Les plus belles victoires ne sont pas forcément les plus larges. La victoire du 2ème canton de Bordeaux, au regard des forces mobilisées à l’encontre de ma candidature, est certainement la plus belle pour moi comme pour mon équipe.
Tout d’abord parce qu’il s’agit du canton le 3ème plus à droite de notre ville, au coude à coude avec son quasi homologue de Bordeaux centre. Je l’avais ravi en 2004 à la droite alors qu’il y était scotché, comme la ville elle-même, depuis 60 ans. Aux dernières municipales, ce canton avait élu Alain Juppé à 59%. La sociologie est pesante à Bordeaux et la bousculer n’est pas aisé. Nous y sommes parvenus pour la 4ème fois.
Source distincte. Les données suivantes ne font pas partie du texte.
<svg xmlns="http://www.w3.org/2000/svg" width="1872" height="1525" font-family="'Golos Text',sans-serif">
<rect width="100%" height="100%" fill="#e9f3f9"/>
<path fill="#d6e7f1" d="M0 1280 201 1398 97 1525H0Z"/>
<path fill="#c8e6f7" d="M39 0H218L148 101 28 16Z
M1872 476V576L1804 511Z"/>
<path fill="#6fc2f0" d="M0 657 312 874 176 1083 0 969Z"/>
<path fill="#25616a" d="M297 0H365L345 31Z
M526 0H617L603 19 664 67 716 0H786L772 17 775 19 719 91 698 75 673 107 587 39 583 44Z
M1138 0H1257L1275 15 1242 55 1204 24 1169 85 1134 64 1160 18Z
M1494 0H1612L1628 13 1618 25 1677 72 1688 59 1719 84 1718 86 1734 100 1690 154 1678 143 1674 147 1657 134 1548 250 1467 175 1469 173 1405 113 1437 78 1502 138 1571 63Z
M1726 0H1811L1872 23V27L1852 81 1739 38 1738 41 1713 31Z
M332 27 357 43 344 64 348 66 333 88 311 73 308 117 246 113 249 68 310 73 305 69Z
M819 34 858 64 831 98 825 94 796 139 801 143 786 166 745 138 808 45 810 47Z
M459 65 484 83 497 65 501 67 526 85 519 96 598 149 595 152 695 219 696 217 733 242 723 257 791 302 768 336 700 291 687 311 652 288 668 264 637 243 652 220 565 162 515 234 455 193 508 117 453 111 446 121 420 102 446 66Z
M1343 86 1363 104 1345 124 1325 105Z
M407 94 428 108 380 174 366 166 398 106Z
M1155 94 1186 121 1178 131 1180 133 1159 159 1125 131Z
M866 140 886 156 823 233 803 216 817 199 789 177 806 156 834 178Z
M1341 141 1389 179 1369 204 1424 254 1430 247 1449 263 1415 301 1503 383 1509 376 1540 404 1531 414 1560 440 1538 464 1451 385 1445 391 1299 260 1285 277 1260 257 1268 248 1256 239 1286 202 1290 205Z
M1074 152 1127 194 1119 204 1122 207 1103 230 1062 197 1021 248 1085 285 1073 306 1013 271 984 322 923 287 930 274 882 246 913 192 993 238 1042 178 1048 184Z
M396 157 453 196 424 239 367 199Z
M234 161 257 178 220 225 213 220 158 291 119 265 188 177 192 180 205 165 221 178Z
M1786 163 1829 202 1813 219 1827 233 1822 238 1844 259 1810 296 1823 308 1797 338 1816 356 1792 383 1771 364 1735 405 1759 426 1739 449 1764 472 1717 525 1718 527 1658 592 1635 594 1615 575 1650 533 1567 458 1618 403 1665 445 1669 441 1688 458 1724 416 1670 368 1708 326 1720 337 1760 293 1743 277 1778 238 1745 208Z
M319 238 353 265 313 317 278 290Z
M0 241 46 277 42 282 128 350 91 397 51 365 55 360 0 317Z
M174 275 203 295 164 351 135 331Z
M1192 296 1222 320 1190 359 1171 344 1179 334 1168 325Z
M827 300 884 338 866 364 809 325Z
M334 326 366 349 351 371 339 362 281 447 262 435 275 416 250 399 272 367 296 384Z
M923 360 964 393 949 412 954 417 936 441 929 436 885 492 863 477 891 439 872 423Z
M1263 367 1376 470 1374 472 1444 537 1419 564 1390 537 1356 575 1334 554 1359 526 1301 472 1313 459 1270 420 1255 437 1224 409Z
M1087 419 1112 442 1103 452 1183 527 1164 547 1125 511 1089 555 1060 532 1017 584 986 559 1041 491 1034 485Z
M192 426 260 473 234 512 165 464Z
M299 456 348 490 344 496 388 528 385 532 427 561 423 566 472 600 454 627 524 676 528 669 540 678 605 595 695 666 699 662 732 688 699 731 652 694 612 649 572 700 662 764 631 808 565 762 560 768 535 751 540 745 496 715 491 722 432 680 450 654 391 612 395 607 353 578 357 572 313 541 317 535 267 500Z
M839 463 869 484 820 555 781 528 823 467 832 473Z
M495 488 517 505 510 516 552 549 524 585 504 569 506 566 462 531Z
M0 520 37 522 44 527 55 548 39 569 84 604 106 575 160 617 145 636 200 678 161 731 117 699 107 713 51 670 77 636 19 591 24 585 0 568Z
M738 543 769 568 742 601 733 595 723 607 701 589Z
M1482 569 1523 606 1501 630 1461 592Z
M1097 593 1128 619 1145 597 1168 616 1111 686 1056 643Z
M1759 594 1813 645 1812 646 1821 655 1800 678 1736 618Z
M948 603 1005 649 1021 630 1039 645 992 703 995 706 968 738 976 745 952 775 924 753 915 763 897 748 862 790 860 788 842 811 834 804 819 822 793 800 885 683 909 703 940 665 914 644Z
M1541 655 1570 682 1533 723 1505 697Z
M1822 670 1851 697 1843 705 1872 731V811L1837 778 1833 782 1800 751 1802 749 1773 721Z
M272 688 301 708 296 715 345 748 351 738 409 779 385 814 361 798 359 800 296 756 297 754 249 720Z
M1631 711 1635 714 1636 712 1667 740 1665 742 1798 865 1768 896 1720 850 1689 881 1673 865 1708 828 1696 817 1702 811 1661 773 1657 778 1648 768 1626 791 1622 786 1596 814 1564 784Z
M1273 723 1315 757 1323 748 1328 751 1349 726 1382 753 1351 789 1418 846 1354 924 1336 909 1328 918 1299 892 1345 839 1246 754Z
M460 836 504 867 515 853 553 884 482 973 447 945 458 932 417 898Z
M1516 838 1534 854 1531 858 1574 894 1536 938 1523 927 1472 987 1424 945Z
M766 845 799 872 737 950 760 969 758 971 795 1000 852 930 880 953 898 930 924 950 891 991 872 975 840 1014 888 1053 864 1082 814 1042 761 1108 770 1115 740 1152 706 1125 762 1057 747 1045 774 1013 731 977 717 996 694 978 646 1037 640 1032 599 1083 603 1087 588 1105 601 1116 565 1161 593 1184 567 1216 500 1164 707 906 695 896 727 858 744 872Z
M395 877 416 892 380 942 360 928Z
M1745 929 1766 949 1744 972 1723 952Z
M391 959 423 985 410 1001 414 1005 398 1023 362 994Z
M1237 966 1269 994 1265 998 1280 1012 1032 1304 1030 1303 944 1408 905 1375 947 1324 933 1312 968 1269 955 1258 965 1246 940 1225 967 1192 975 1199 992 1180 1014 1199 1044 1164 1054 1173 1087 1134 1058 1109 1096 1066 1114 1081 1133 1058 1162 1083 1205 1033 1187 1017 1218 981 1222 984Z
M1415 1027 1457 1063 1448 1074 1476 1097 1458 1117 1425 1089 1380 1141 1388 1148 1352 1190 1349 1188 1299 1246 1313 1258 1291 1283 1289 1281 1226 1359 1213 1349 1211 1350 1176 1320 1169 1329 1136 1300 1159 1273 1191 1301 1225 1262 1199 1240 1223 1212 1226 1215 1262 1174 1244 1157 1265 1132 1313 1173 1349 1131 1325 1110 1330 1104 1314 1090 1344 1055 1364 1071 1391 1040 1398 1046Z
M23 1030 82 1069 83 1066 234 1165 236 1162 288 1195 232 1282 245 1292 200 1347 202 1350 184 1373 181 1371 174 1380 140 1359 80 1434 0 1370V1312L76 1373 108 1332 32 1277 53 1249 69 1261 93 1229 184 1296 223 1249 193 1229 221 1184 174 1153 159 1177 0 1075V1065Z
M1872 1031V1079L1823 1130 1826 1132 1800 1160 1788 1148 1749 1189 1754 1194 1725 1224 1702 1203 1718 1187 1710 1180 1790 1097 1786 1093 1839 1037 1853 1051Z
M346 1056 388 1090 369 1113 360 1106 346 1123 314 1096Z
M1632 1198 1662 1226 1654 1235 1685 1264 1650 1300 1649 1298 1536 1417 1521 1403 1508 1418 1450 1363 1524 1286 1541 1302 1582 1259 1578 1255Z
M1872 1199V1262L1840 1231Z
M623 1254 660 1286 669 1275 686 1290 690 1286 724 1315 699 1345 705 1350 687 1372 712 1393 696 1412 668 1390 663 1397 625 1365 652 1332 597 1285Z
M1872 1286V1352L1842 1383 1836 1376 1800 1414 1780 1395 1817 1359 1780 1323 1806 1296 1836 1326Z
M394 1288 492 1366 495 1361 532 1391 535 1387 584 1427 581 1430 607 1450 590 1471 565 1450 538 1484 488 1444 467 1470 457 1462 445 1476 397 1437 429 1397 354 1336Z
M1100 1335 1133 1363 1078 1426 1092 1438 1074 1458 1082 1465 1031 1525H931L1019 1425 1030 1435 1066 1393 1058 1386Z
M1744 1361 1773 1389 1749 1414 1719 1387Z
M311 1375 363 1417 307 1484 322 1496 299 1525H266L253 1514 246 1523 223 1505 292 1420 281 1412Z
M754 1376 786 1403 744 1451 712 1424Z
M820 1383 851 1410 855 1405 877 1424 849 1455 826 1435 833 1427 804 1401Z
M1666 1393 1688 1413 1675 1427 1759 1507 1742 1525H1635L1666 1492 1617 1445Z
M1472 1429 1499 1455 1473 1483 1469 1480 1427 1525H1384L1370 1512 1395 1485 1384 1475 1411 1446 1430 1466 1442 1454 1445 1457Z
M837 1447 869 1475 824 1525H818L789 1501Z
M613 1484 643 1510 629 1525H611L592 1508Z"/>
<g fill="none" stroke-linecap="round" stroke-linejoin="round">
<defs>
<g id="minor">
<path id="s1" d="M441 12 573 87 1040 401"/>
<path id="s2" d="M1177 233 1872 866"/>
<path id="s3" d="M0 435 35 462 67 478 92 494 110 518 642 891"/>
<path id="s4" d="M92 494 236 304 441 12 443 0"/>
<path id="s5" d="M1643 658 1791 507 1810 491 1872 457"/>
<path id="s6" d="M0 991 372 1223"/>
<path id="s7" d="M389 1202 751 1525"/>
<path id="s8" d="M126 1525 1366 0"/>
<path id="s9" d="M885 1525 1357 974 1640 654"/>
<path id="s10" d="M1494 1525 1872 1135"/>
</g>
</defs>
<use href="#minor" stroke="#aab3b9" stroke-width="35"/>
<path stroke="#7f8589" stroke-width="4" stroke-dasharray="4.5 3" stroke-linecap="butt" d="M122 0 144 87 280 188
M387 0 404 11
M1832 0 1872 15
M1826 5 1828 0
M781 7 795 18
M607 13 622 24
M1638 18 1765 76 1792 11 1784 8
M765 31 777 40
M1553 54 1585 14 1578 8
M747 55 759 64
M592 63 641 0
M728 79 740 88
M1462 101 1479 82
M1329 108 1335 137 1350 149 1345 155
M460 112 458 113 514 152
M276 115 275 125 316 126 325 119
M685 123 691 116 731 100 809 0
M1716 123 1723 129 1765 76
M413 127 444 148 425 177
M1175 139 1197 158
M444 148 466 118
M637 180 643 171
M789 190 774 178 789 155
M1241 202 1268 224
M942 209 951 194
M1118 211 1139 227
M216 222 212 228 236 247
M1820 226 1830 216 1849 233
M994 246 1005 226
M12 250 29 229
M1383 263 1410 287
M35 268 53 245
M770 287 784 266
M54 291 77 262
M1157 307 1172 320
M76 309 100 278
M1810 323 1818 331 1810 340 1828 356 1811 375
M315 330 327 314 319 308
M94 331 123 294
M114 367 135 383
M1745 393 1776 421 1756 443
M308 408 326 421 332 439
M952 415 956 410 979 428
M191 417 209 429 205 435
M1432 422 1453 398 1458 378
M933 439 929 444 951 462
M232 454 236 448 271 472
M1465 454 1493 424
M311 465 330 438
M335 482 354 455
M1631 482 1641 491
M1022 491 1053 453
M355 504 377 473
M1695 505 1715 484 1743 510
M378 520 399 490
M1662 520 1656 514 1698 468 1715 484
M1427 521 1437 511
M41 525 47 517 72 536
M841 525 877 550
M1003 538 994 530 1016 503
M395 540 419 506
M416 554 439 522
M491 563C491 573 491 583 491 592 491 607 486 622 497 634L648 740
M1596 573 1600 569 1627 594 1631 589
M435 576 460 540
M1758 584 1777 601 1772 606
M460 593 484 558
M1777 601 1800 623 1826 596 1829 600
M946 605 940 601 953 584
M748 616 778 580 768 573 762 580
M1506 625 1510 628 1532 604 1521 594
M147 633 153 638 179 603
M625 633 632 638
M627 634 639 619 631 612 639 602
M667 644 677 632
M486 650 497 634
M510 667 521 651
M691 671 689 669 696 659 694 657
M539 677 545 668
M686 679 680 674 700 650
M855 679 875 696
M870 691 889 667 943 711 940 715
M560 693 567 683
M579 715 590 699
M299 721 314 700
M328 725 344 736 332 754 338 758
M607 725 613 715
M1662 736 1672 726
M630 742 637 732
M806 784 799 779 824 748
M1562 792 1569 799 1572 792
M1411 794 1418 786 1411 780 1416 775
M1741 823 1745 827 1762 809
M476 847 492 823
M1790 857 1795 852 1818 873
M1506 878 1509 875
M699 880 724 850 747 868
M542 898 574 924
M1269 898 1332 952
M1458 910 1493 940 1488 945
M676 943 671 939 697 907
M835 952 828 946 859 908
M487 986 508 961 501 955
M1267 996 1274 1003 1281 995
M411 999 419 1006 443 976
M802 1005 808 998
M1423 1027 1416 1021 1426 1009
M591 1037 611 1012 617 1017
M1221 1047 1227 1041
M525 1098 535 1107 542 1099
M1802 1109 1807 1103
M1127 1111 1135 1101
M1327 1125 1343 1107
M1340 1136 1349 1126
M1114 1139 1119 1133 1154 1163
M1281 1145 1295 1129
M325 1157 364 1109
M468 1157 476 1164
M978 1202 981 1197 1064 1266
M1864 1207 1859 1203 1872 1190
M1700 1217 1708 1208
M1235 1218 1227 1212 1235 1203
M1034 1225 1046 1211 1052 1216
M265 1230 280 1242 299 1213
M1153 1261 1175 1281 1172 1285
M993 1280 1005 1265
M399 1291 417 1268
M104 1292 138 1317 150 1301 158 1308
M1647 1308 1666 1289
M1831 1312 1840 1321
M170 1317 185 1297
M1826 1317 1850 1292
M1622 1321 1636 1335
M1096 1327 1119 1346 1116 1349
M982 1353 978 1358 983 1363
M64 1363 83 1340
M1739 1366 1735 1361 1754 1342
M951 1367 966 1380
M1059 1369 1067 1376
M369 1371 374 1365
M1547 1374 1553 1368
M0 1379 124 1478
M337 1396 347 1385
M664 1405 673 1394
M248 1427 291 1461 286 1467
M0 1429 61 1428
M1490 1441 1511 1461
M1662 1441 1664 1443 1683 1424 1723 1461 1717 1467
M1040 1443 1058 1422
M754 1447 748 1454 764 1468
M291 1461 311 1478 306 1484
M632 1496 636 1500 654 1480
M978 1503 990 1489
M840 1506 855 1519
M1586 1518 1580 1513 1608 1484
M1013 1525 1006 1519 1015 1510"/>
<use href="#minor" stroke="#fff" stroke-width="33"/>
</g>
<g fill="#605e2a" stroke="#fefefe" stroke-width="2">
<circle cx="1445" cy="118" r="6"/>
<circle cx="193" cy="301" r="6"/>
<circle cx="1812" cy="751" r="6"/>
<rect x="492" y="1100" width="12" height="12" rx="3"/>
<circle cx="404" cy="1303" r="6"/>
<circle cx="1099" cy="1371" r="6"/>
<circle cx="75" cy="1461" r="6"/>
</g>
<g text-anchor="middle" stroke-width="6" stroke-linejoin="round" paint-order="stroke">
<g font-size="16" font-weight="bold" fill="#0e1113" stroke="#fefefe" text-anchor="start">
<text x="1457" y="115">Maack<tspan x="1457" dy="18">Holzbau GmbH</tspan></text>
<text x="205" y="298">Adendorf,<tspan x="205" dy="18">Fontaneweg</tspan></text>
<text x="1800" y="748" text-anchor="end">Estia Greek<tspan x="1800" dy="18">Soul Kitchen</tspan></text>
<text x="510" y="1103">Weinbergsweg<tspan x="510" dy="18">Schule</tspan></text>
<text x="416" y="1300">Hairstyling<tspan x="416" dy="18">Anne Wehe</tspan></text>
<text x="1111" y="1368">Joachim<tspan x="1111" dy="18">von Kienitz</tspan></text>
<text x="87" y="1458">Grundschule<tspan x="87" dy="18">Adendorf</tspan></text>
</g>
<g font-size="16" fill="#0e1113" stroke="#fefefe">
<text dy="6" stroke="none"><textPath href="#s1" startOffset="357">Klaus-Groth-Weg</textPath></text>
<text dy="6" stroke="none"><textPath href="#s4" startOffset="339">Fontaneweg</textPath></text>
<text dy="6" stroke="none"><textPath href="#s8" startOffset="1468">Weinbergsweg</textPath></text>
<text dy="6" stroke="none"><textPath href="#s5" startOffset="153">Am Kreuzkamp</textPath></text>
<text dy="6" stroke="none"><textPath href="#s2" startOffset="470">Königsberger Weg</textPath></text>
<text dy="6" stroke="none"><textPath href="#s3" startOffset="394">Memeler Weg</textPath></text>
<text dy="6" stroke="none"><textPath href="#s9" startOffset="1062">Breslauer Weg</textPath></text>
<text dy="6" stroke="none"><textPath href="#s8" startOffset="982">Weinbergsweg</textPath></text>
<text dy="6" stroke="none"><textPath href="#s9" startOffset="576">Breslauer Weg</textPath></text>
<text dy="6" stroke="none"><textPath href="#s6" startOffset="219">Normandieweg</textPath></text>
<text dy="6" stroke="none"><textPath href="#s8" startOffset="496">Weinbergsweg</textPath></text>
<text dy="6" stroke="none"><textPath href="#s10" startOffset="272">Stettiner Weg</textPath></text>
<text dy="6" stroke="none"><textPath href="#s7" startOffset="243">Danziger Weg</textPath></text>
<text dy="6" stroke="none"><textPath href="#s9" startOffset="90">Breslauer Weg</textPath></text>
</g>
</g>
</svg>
Mais surtout bien sûr parce qu’Alain Juppé l’avait choisi pour en faire le territoire de sa revanche et y avait concentré tous les moyens à sa disposition : accord d’avant premier tour avec le modem et le nouveau centre pour que sa candidate soit la seule à droite, forte présence personnelle du début à la fin de la campagne, y compris dans les bureaux de vote, mobilisation de tous les moyens et les élus municipaux. La défaite d’Alain Juppé est courte, mais au regard des forces mises en oeuvre, elle est marquante.
En corollaire de cette profusion d’élus en face de notre équipe de militants, tous bénévoles, sans emplois institutionnels, des moyens de campagne bousculant les principes même de la démocratie m’ont instruite plus que les dix années précédentes des pratiques politiques que j’exècre et qui ne sont pas pour rien dans le fait que les électeurs boudent les urnes.
Affiches diffamatoires, propos du même tabac, attaques personnelles distillées à l’occasion de réunions d’appartements, viles injures à mes proches sur les blogs des adjudants de la candidate ump et enfin insinuations -dont j’ai précédemment rendu compte- sur mon intégrité professionnelle ont été répandues à un point que plusieurs personnes des rangs mêmes de la droite m’en ont informée.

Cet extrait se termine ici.